What is the airlines’ view of skiplagging?

They hate it, because they say it disrupts their perfectly legitimate right to offer whatever prices they wish on a particular journey.

Airlines say anyone who tries it has breached the transportation contract, and they reserve the right to pursue the passenger for the amount they should have paid. Were they to charge you the difference in fare, it could run to hundreds or even thousands of pounds.

In practice, they don’t usually take passengers to court. They think it would generate lots of bad PR. The public are likely to be outraged by a situation analogous to someone ordering fish and chips who decides to leave the chips.

But there are other measures airlines can take. They can go after frequent flyers who they detect to be skiplagging, strip them of status and cancel their savings of points.

If a travel agent is involved, they may send an ADM – an “agency debit memo” – which is a quick way of gaining some recompense and persuading the agent not to do it again.

Do airlines ever take “direct action” on the day?

Yes, they can. British Airways used to have a Morocco flight that went from London Heathrow to Casablanca to Marrakech. There was lots of competition from London to Marrakech but not much to Casablanca. Therefore the fare to Marrakech – a longer distance – was almost always cheaper than to Casablanca.

The airline got wind of the fact that some travellers were taking cabin baggage only and nipping off the plane at Casablanca. So at the Casablanca stop, cabin crew checked the boarding pass of everyone trying to leave the plane to ensure than no-one was trying to cheat the system.

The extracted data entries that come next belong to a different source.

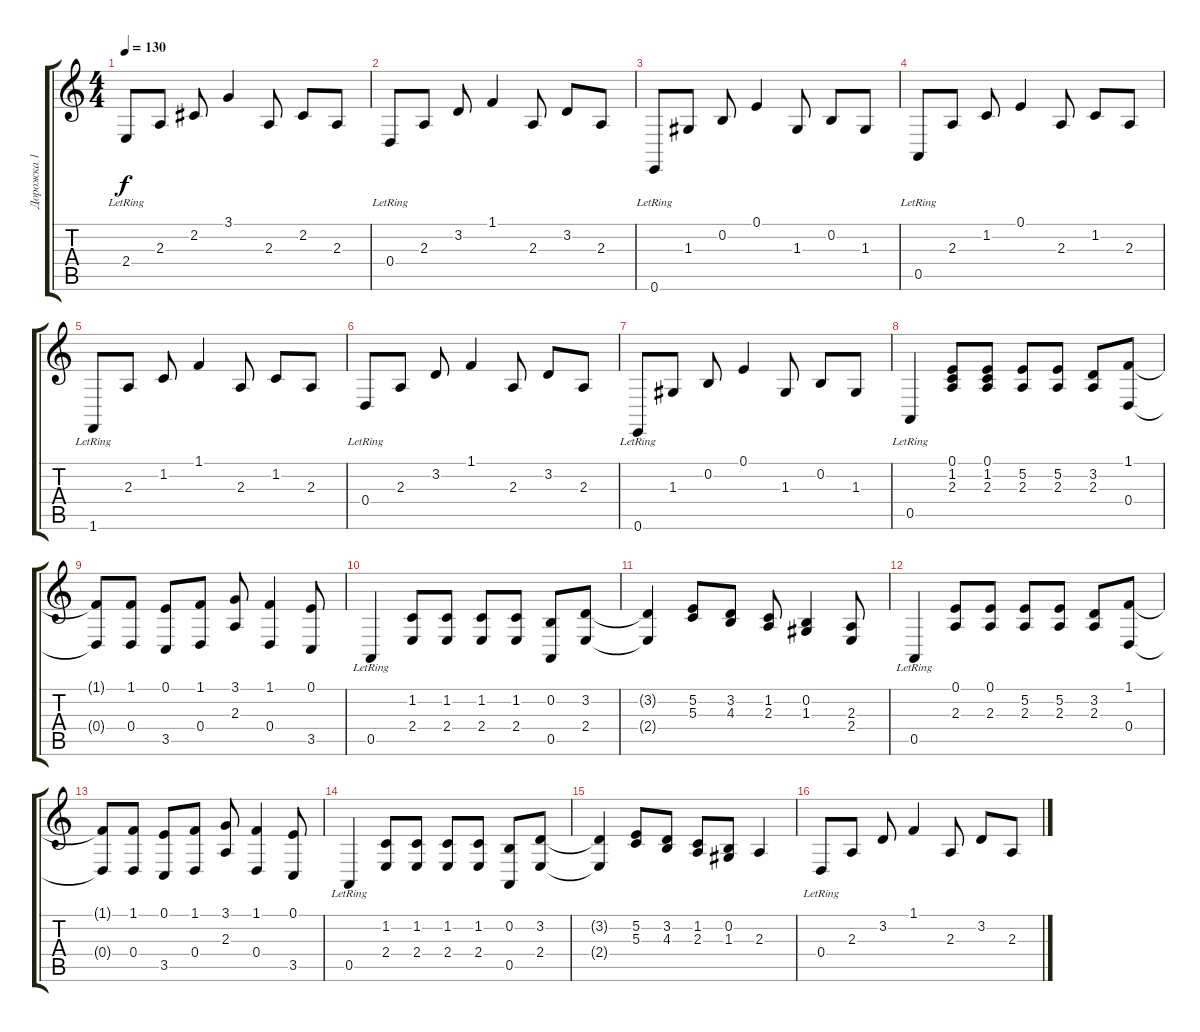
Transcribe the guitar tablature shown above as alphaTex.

\track ("Дорожка 1" "Дорожка 1") {instrument brightacousticpiano}
\staff {score tabs}
\tuning (E4 B3 G3 D3 A2 E2) {hide}
\ts (4 4)
\tempo 130
\clef g2
\ks c
2.4{lr}.8{dy f} 2.3.8 2.2.8 3.1.4 2.3.8 2.2.8 2.3.8 |
0.4{lr}.8 2.3.8 3.2.8 1.1.4 2.3.8 3.2.8 2.3.8 |
0.6{lr}.8 1.3.8 0.2.8 0.1.4 1.3.8 0.2.8 1.3.8 |
0.5{lr}.8 2.3.8 1.2.8 0.1.4 2.3.8 1.2.8 2.3.8 |
1.6{lr}.8 2.3.8 1.2.8 1.1.4 2.3.8 1.2.8 2.3.8 |
0.4{lr}.8 2.3.8 3.2.8 1.1.4 2.3.8 3.2.8 2.3.8 |
0.6{lr}.8 1.3.8 0.2.8 0.1.4 1.3.8 0.2.8 1.3.8 |
0.5{lr}.4 (0.1 1.2 2.3).8 (0.1 1.2 2.3).8 (5.2 2.3).8 (5.2 2.3).8 (3.2 2.3).8 (1.1 0.4).8 |
(1.1{t} 0.4{t}).8 (1.1 0.4).8 (0.1 3.5).8 (1.1 0.4).8 (3.1 2.3).8 (1.1 0.4).4 (0.1 3.5).8 |
0.5{lr}.4 (1.2 2.4).8 (1.2 2.4).8 (1.2 2.4).8 (1.2 2.4).8 (0.2 0.5).8 (3.2 2.4).8 |
(3.2{t} 2.4{t}).4 (5.2 5.3).8 (3.2 4.3).8 (1.2 2.3).8 (0.2 1.3).4 (2.3 2.4).8 |
0.5{lr}.4 (0.1 2.3).8 (0.1 2.3).8 (5.2 2.3).8 (5.2 2.3).8 (3.2 2.3).8 (1.1 0.4).8 |
(1.1{t} 0.4{t}).8 (1.1 0.4).8 (0.1 3.5).8 (1.1 0.4).8 (3.1 2.3).8 (1.1 0.4).4 (0.1 3.5).8 |
0.5{lr}.4 (1.2 2.4).8 (1.2 2.4).8 (1.2 2.4).8 (1.2 2.4).8 (0.2 0.5).8 (3.2 2.4).8 |
(3.2{t} 2.4{t}).4 (5.2 5.3).8 (3.2 4.3).8 (1.2 2.3).8 (0.2 1.3).8 2.3.4 |
0.4{lr}.8 2.3.8 3.2.8 1.1.4 2.3.8 3.2.8 2.3.8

Another technique that is reported to have happened in the US when a potential skiplagger is identified: meet the passenger at the gate after flight one, and walk them around to the departure gate for flight two.

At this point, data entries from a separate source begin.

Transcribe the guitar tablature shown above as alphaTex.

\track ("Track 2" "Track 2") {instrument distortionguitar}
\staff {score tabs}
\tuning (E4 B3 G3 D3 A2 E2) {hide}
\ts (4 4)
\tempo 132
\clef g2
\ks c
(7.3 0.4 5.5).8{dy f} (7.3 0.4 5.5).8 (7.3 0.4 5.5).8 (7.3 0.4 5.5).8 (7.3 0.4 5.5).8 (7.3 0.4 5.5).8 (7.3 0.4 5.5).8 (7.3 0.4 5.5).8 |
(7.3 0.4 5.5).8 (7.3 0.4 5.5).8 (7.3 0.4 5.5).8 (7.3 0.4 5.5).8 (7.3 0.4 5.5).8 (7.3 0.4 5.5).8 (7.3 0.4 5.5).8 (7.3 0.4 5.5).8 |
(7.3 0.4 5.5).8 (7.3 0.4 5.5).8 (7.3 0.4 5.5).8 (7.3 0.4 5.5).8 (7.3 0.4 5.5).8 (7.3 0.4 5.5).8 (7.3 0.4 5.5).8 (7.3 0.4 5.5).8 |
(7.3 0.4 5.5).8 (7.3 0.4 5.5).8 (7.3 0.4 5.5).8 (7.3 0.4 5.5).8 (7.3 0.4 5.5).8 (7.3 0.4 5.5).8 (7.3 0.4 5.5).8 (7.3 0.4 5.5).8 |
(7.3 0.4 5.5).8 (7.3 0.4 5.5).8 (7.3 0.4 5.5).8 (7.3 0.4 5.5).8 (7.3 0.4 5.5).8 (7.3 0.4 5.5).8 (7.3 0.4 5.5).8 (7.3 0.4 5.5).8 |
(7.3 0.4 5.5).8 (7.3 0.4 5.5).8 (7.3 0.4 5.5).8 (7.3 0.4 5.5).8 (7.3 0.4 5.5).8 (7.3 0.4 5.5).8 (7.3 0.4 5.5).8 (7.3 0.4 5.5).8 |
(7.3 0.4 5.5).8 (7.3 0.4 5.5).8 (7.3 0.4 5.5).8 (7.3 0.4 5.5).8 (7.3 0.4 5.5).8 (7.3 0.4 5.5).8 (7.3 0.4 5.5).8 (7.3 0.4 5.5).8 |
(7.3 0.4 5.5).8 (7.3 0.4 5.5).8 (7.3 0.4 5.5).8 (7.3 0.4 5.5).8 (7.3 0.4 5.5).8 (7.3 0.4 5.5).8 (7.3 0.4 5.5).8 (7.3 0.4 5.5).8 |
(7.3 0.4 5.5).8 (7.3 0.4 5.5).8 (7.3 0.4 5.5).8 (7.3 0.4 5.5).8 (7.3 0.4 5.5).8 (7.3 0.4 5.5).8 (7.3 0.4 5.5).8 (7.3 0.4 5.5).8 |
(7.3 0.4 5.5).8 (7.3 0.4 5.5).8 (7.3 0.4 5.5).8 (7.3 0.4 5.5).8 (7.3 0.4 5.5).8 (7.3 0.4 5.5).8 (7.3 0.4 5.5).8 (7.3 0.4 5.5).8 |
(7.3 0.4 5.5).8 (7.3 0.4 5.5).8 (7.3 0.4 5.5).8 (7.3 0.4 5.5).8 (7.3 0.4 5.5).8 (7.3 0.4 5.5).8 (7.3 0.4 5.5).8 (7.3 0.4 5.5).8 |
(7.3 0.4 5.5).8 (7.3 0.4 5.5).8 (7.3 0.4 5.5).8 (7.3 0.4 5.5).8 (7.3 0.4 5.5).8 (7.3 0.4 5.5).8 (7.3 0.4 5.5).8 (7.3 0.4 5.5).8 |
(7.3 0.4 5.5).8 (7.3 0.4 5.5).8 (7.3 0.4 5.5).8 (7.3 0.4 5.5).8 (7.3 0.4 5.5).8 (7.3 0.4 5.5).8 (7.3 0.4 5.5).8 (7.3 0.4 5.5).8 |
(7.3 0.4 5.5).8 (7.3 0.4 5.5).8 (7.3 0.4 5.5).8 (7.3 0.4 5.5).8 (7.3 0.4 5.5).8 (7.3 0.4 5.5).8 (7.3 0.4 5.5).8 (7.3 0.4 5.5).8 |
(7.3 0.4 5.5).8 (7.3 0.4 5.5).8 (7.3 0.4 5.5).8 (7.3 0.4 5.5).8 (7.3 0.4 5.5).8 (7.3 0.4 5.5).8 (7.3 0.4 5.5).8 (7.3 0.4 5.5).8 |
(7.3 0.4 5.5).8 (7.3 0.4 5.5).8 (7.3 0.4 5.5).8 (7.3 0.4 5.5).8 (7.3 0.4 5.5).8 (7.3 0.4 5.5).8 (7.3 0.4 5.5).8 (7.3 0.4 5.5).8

Surely it is fair to exploit anomalies in the system?

Some say the more people who exploit skiplagging the better. They argue that this is a problem of the airlines’ own making: if carriers simply offered reasonable fares everywhere, the issue would go away.

But skiplagging has consequences. Leaving a seat empty means increasing the per-person impact on the environment from that flight. Also, a skiplagger who has no intention of being on board a particular flight might inadvertently block someone who really needs to travel from making that journey.

The onward flight might also be delayed, with ground staff waiting for a passenger who they know is somewhere in the airport …

Are there other forms of transport where the same concept applies?

Yes: coaches serving airports. Normally there’s a big premium on airport services. A ticket from Bristol to London Victoria Coach Station, on a bus that calls at Heathrow, may well be cheaper than one only as far as the airport.

On trains, split-ticketing is the converse of skiplagging: it involves buying two or more separate tickets for a single journey. It is perfectly legal.